I'm having some trouble with getting this to function properly. What am I doing wrong here? The more I attempt to play with it, the more confused I become and less it works...
I am writing code that lets users write down dates and times for things they have on. It takes in the date on which it starts, the start time and finish time. It also allows the user to specify if they want it to carry over into multiple weeks (every Monday for a month for example)
I am using a for loop to do this, and because of the different months having different days I obviously want (if the next Monday for example is in the next month) it to have the correct date.
This is my code:
for i in range(0 , times):
day = day
month = month
fulldateadd = datetime.date(year, month, day)
day = day + 7
if month == ( '01' or '03' or '05' or '07' or '10'or '12'):
if day > 31:
print(day)
day = day - 31
print(day)
month = month + 1
elif month == ( '04' or '06'or '09' or '11'):
if day > 30:
print(day)
day = day - 30
print(day)
month = month + 1
elif month == '02':
if day > 29:
print(day)
day = day - 29
print(day)
month = month + 1
When running this and testing to see if it goes correctly into the new month I get the error:
File "C:\Users\dansi\AppData\Local\Programs\Python\Python36-32\gui test 3.py", line 73, in addtimeslot
fulldateadd = datetime.date(year, month, day)
ValueError: day is out of range for month
Where have I gone wrong?
It's hard to be completely accurate without seeing some of the previous code (for example, where do day, month, year, and times come from?), but here's how you might be able to use timedelta in your code:
fulldateadd = datetime.date(year, month, day)
for i in range(times):
fulldateadd = fulldateadd + datetime.timedelta(7)

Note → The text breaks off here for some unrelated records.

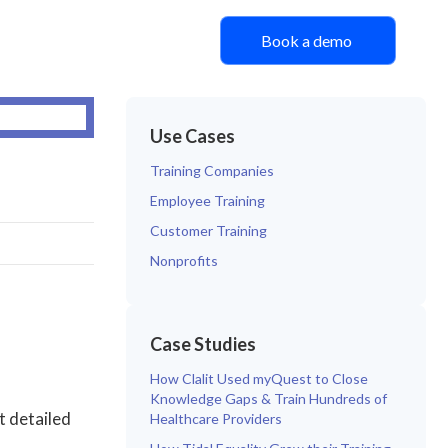
Book a demo
Use Cases
Training Companies
Employee Training
Customer Training
Nonprofits
Case Studies
How Clalit Used myQuest to Close
Knowledge Gaps & Train Hundreds of
t detailed
Healthcare Providers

A timedelta instance represents a period of time, rather than a specific absolute time. By default, a single integer passed to the constructor represents a number of days. So timedelta(7) gives you an object that represents 7 days.
timedelta instances can then be used with datetime or date instances using basic arithmetic. For example, date(2016, 12, 31) + timedelta(1) would give you date(2017, 1, 1) without you needing to do anything special.